Columbia neuroengineers have created a system that translates thought into intelligible, recognizable speech. Devices monitor brain activity and Artificial Intelligence reconstructs the words a person hears. This breakthrough harnesses the power of speech synthesizers and artificial intelligence. It could lead to new ways for computers to communicate directly with the brain.
People with amyotrophic lateral sclerosis (ALS) or recovering from stroke could regain their ability to communicate with the outside world.
They plan to test more complicated words and sentences next, and they want to run the same tests on brain signals emitted when a person speaks or imagines speaking. Ultimately, they hope their system could be part of an implant, similar to those worn by some epilepsy patients, that translates the wearer’s thoughts directly into words.
The researchers mapped electrode positions to brain anatomy using registration of the post-implant computed tomography (CT) to the pre-implant MRI via the post-op MRI. After coregistration, the electrodes were identified on the post-implantation CT scan using BioImage Suite. Following coregistration, the subdural grid and strip electrodes were snapped to the closest point on the reconstructed brain surface of the pre-implantation MRI.
They used a common deep neural network architecture that consists of two stages: feature extraction and feature summation.
They had five different architectures for the feature extraction part of the network:
1. the fully connected network (FCN, also known as the multilayer perceptron or MLP),
2. the locally connected network (LCN),
3. convolutional neural network (CNN),
4. FCN + CNN, and
5. FCN + LCN
For auditory spectrogram reconstruction, they directly regressed the 128 frequency bands using a multilayer FCN model for feature extraction.
DNN training and cross validation
The networks were implemented in Keras with a Tensorflow backend.
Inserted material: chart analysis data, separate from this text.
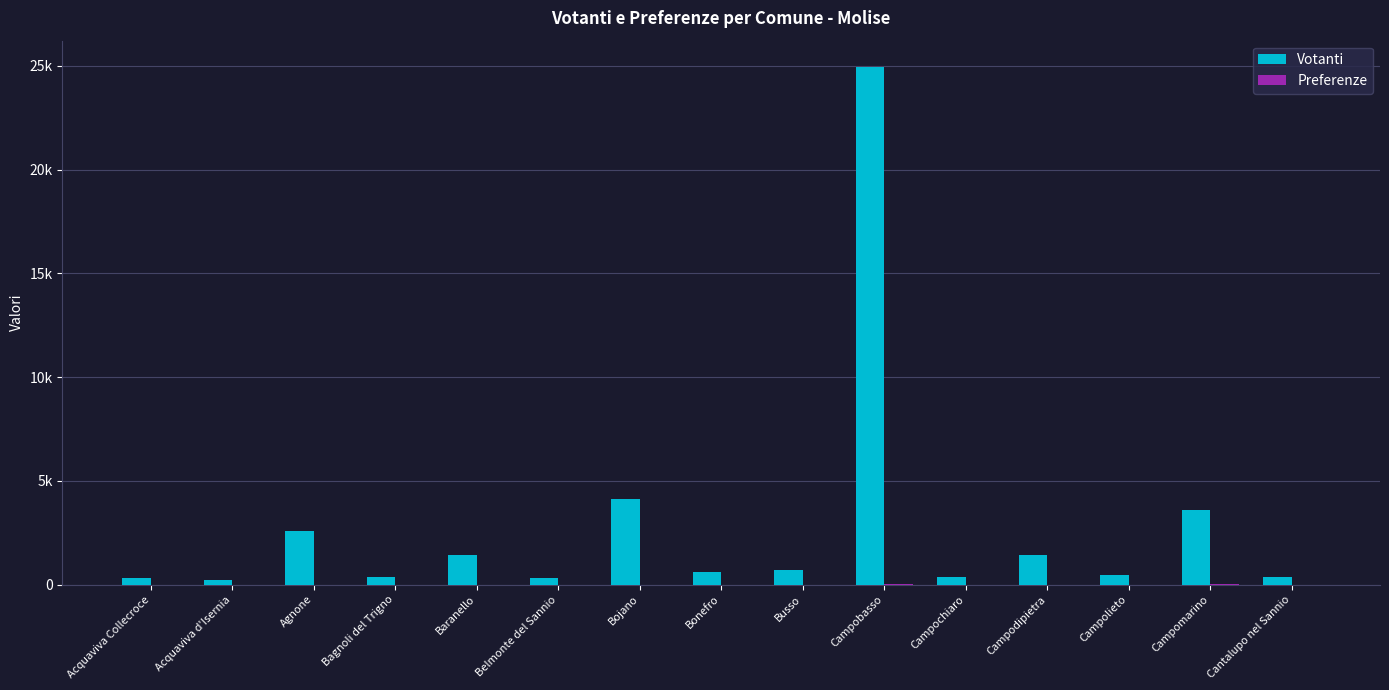

What is the difference between the Votanti values at Belmonte del Sannio and Campochiaro?

23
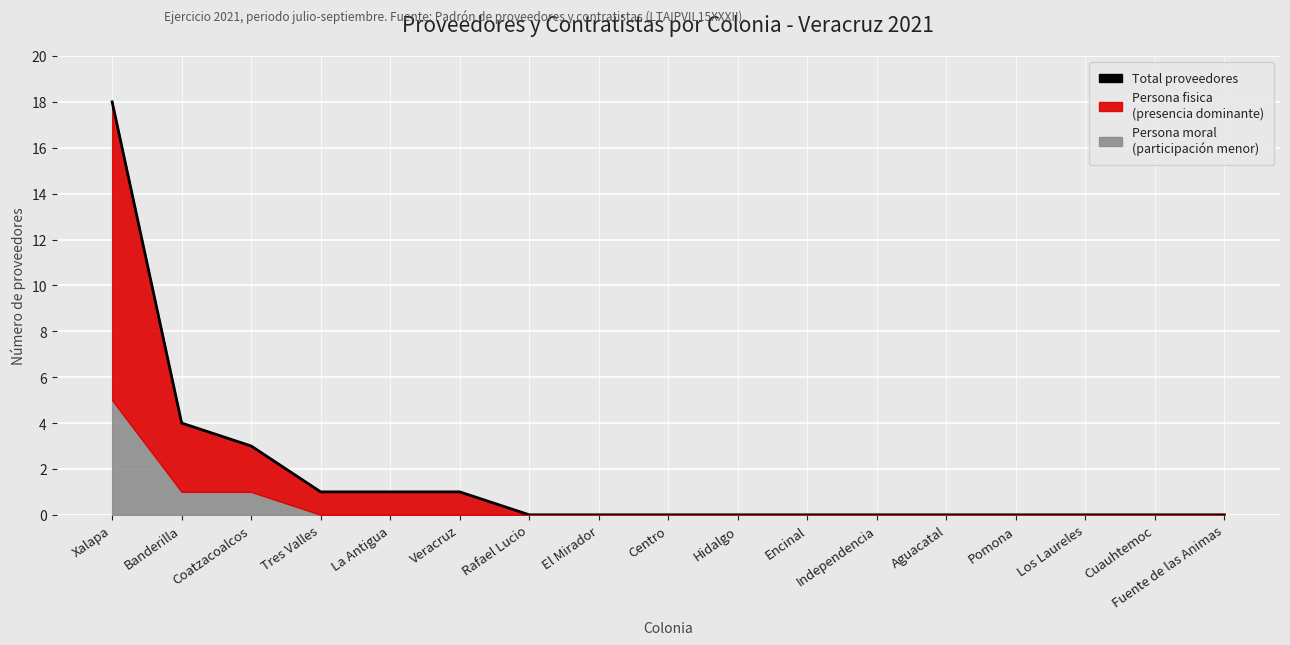

How many values exceed 0?

6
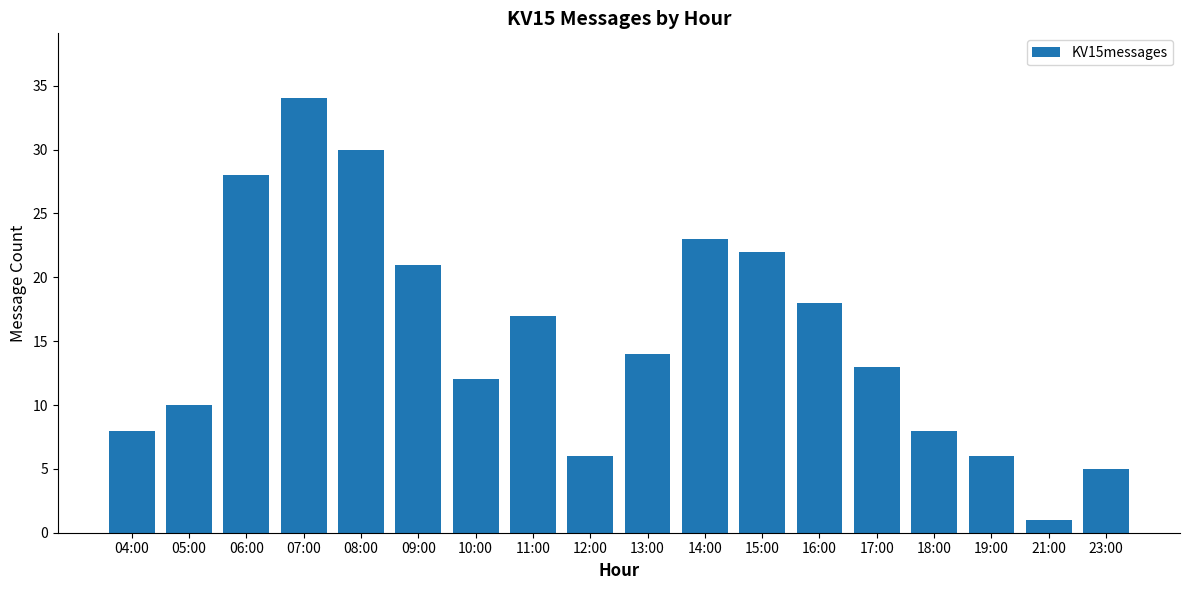

What is the maximum value shown in the chart?

34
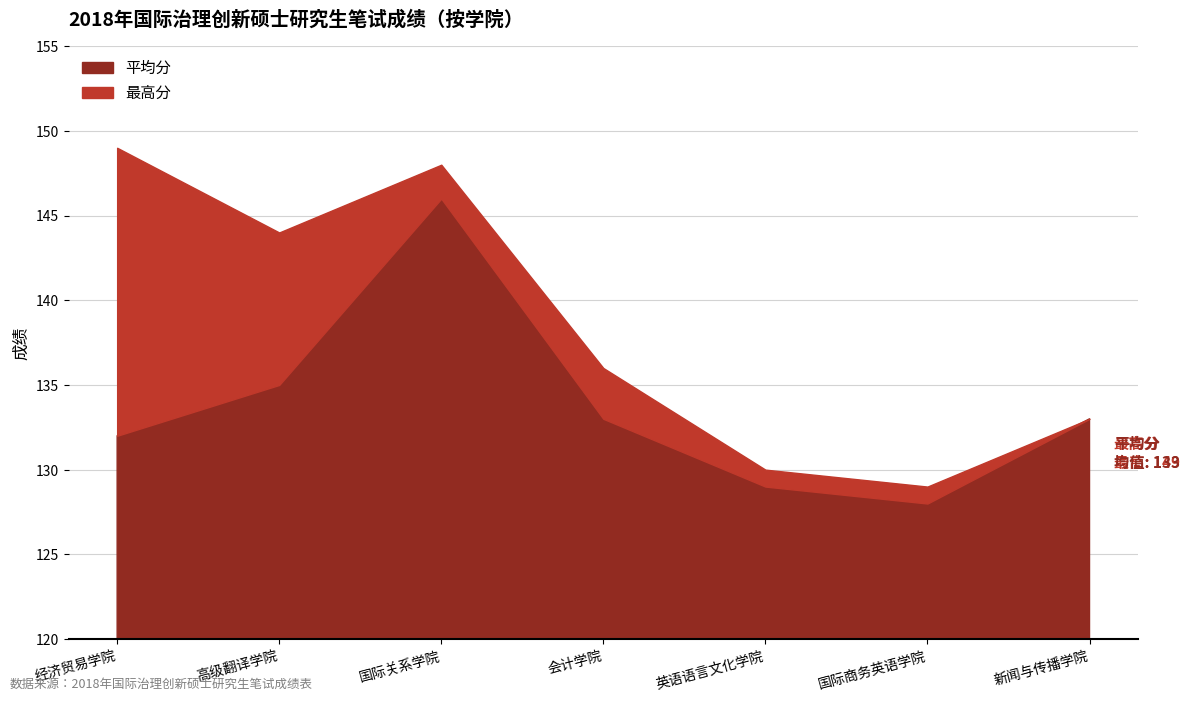

Between 国际关系学院 and 英语语言文化学院, which series saw the biggest shift?

最高分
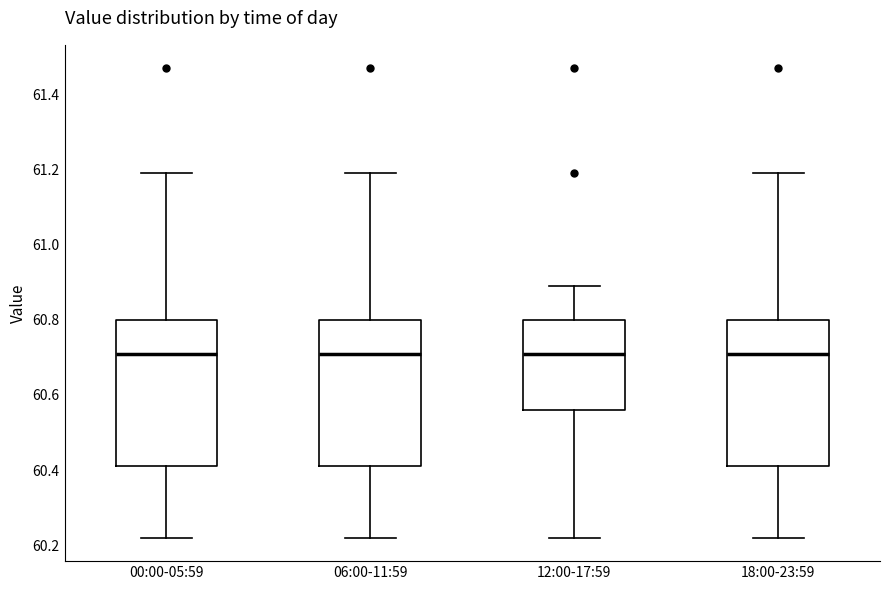

Where does the upper whisker of the box for 00:00-05:59 end on the y-axis? The values are not printed on the chart, so give them approximately, as read against the axis.

61.20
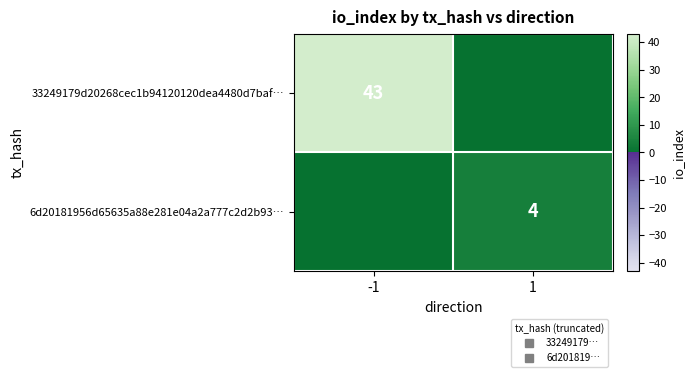

The value of 6d20181956d65635a88e281e04a2a777c2d2b93… at -1 is 1. True or false?

False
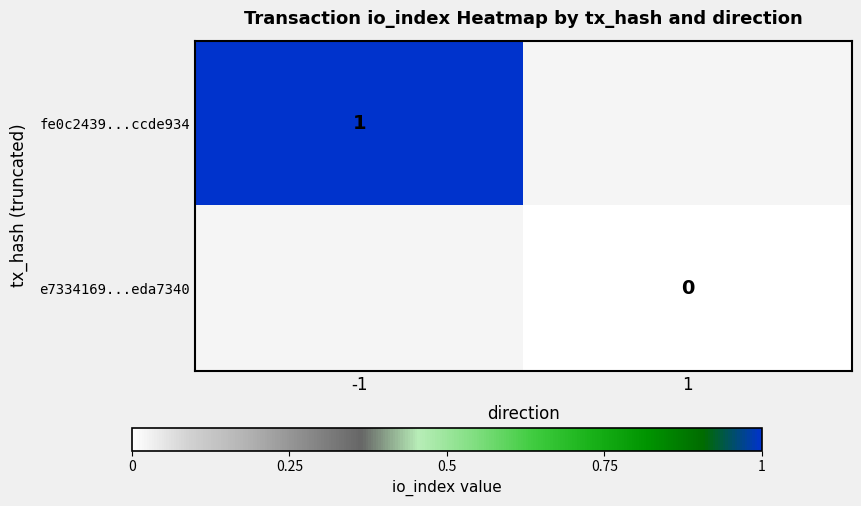

The value of fe0c2439...ccde934 at -1 is 0.4. True or false?

False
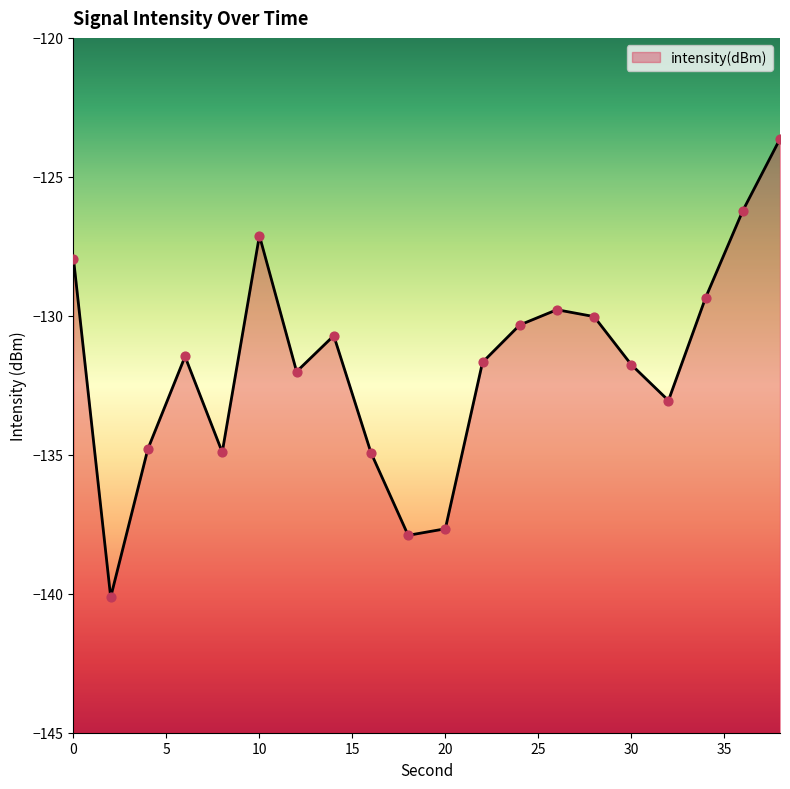

What is the change in value from 0 to 8?

-7.0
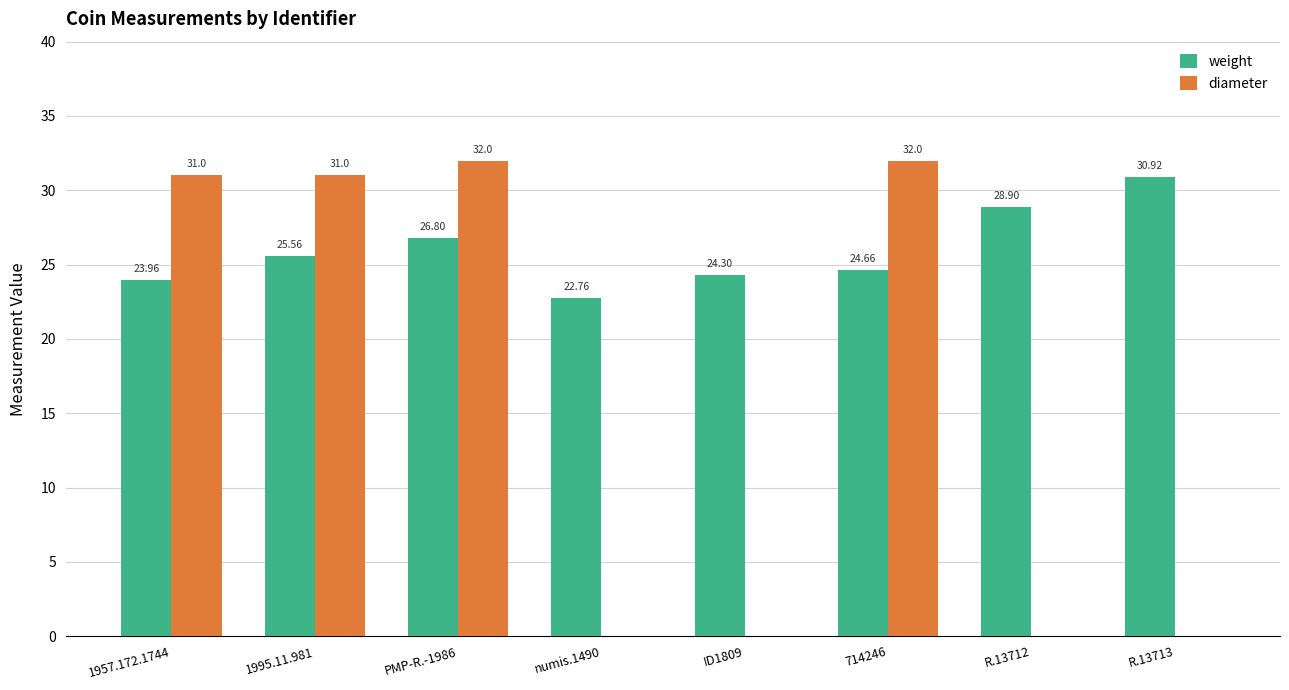

Between numis.1490 and R.13713, which series saw the biggest shift?

weight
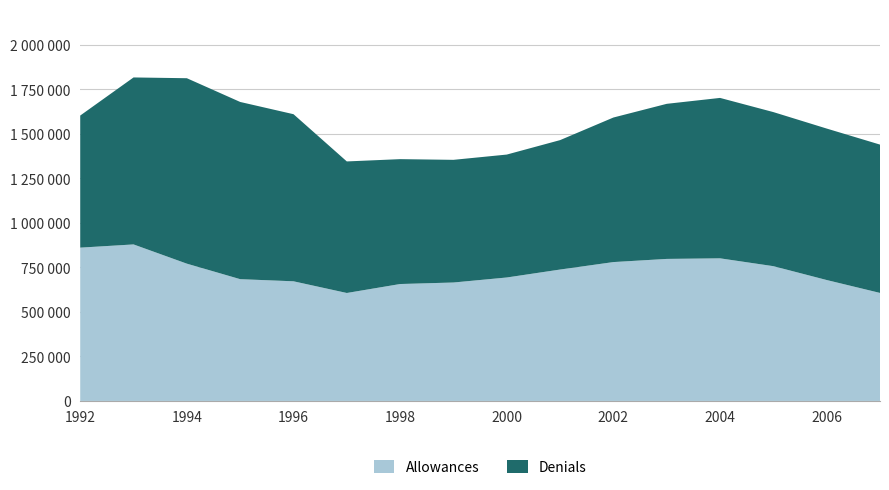

Reading left to right, transcribe all the data shown in this chart.

Denials: 1992=741839	1993=937757	1994=1041432	1995=995185	1996=938407	1997=738808	1998=701331	1999=688922	2000=690333	2001=726852	2002=811834	2003=870938	2004=900863	2005=865306	2006=850664	2007=833037
Allowances: 1992=860875	1993=878932	1994=770905	1995=683850	1996=671900	1997=606224	1998=656567	1999=665071	2000=693252	2001=737891	2002=779828	2003=797581	2004=800886	2005=756816	2006=679019	2007=606558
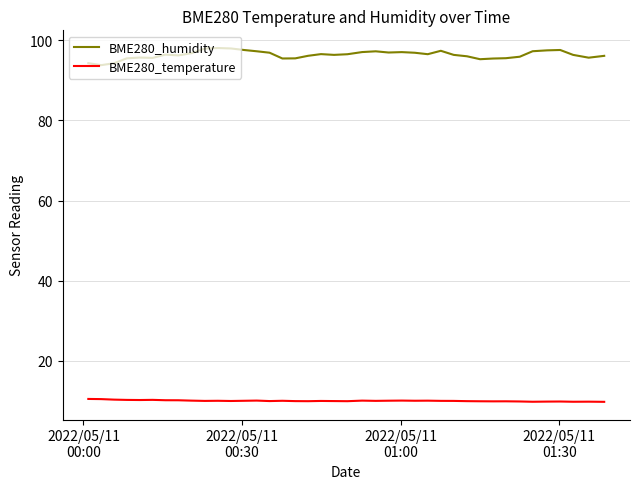

True or false: BME280_humidity and BME280_temperature intersect in this chart.

False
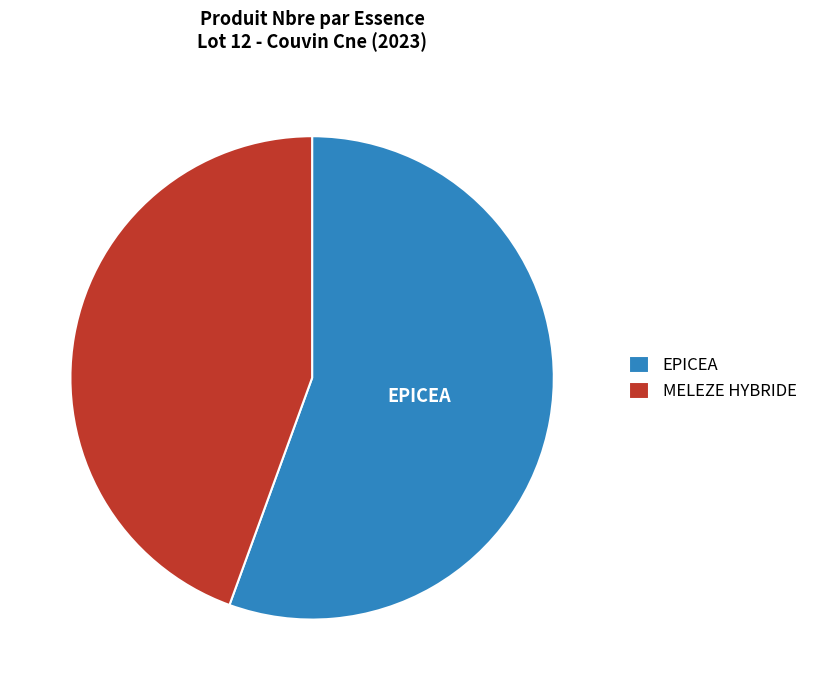

Approximately how many times larger is the value at MELEZE HYBRIDE compared to EPICEA?

0.8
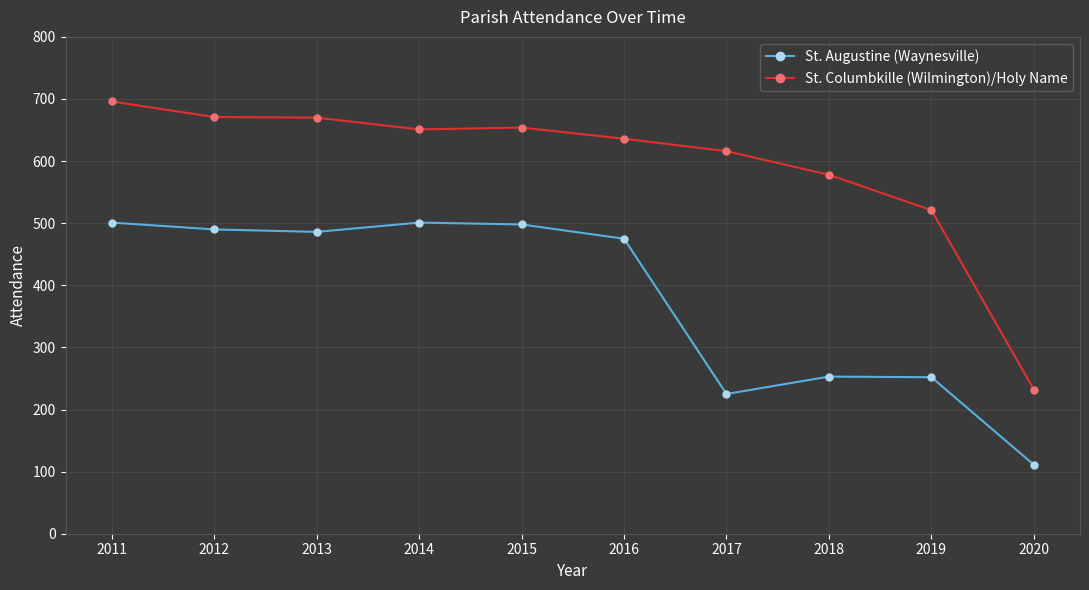

Does the chart display data point markers on the line(s)?

Yes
Initialization of the weights was performed using a previously proposed method which was specifically developed for deep multilayer networks with rectified linear units (ReLUs) as their nonlinearities.
Auditory stimulus reconstruction is a technique that finds the best approximation of the acoustic stimulus from the population of evoked neural activity. Reconstructing speech from the human auditory cortex creates the possibility of a speech neuroprosthetic to establish a direct communication with the brain and has been shown to be possible in both overt and covert conditions. However, the low quality of the reconstructed speech has severely limited the utility of this method for brain-computer interface (BCI) applications. To advance the state-of-the-art in speech neuroprosthesis, we combined the recent advances in deep learning with the latest innovations in speech synthesis technologies to reconstruct closed-set intelligible speech from the human auditory cortex. We investigated the dependence of reconstruction accuracy on linear and nonlinear (deep neural network) regression methods and the acoustic representation that is used as the target of reconstruction, including auditory spectrogram and speech synthesis parameters. In addition, we compared the reconstruction accuracy from low and high neural frequency ranges. Our results show that a deep neural network model that directly estimates the parameters of a speech synthesizer from all neural frequencies achieves the highest subjective and objective scores on a digit recognition task, improving the intelligibility by 65% over the baseline method which used linear regression to reconstruct the auditory spectrogram. These results demonstrate the efficacy of deep learning and speech synthesis algorithms for designing the next generation of speech BCI systems, which not only can restore communications for paralyzed patients but also have the potential to transform human-computer interaction technologies.